▶ **SUPPLIED TEXT**:
Bits and Bytes: the Open and Shut Case of Data Terminology

The term BYTE in some form is probably the tech term you will hear most often, and without even realizing it, because it won’t always be used in it’s solo form or in its full form.

Let me tell you first why this can get confusing: Because the very same words that describe how BIG something is also describes how FAST something is and how MUCH of it there is. Normally, we have a 2,000 square-foot house, we go 70 miles per hour, and we boil a quart of water. What we actually describe when we get into BIG/FAST/MUCH is all actually HOW MUCH.  We want to know HOW MUCH data will fit on a hard drive, HOW MUCH data can be transferred at a particular pace, and HOW MUCH data can be handled by RAM.

Let’s start with the smallest, most basic unit: BIT.

▶ **DIRECTIVE**:
Which everyday measurements does the piece on data terminology give as examples of how we normally describe size, speed and amount?

▶ **EXCERPTED DATA**:
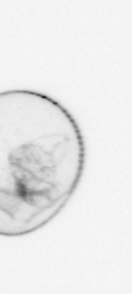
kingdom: Chromista
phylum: Myzozoa
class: Dinophyceae
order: Noctilucales
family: Noctilucaceae
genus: Noctiluca
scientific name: Noctiluca scintillans
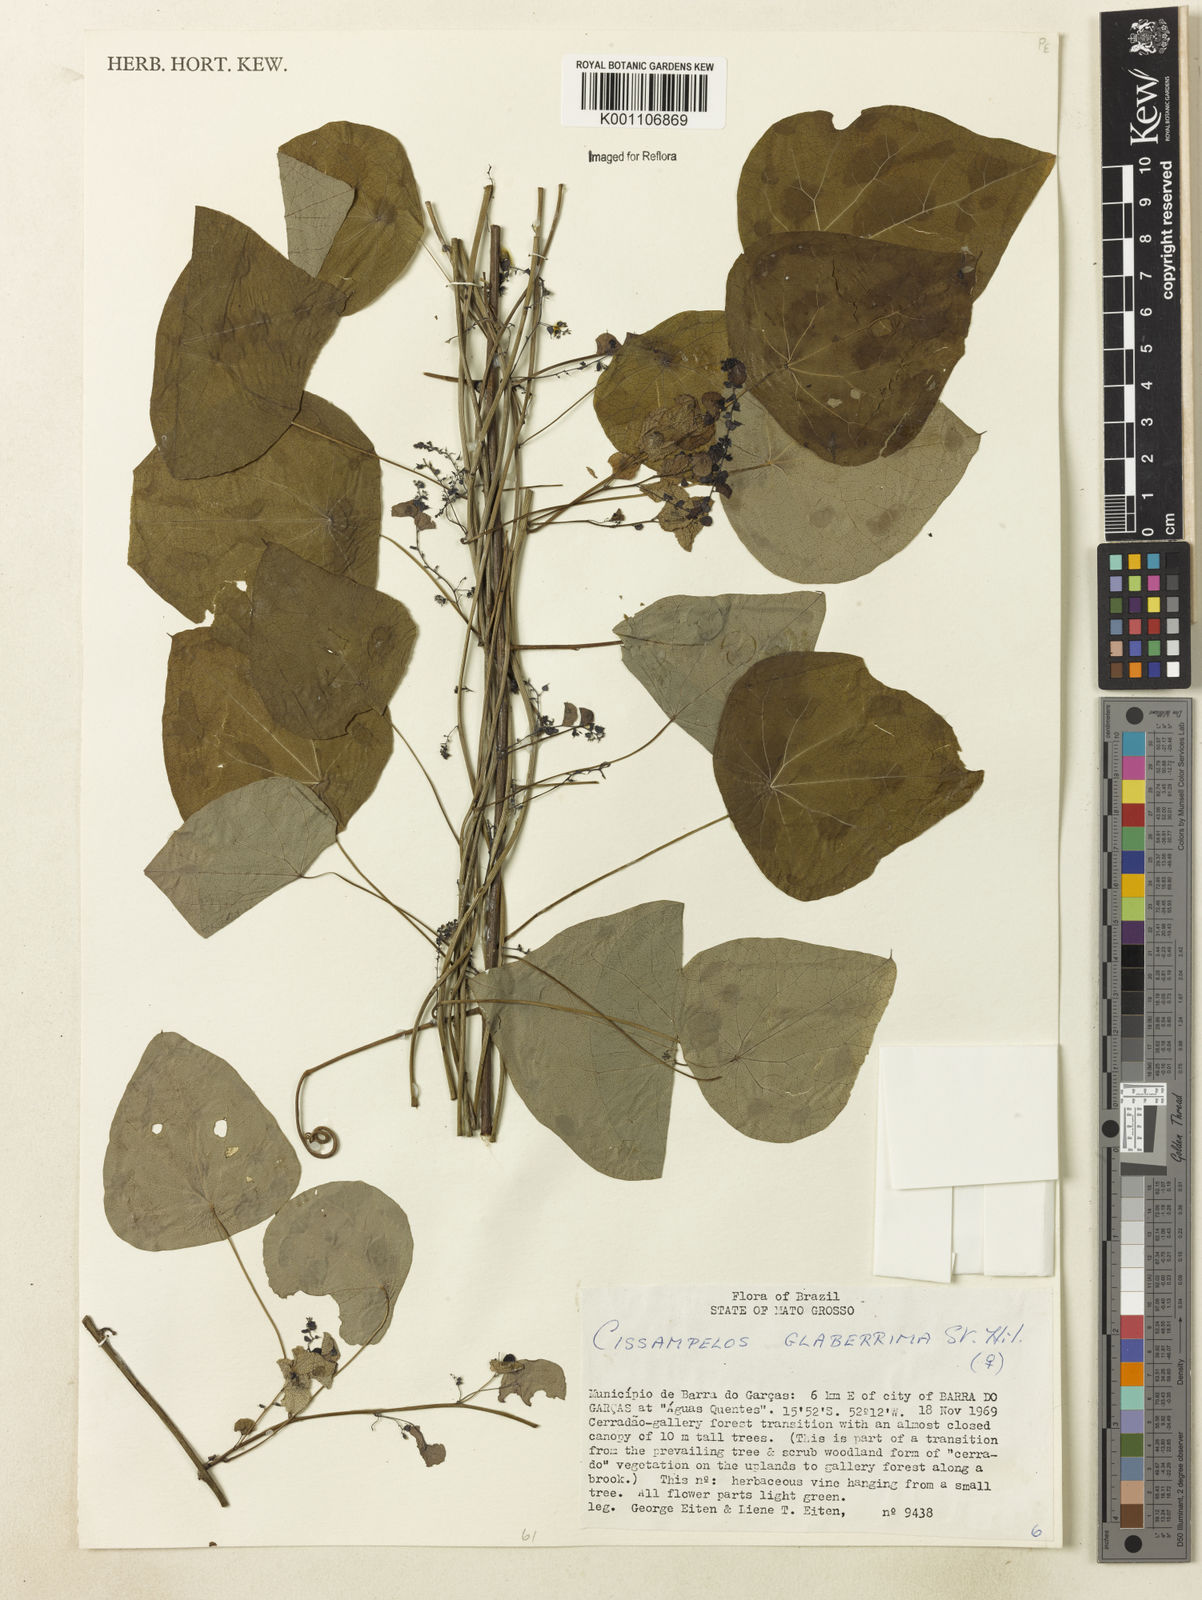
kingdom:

▶ **SOLVED PROBLEM**:
- a 2,000 square-foot house
- 70 miles per hour
- a quart of water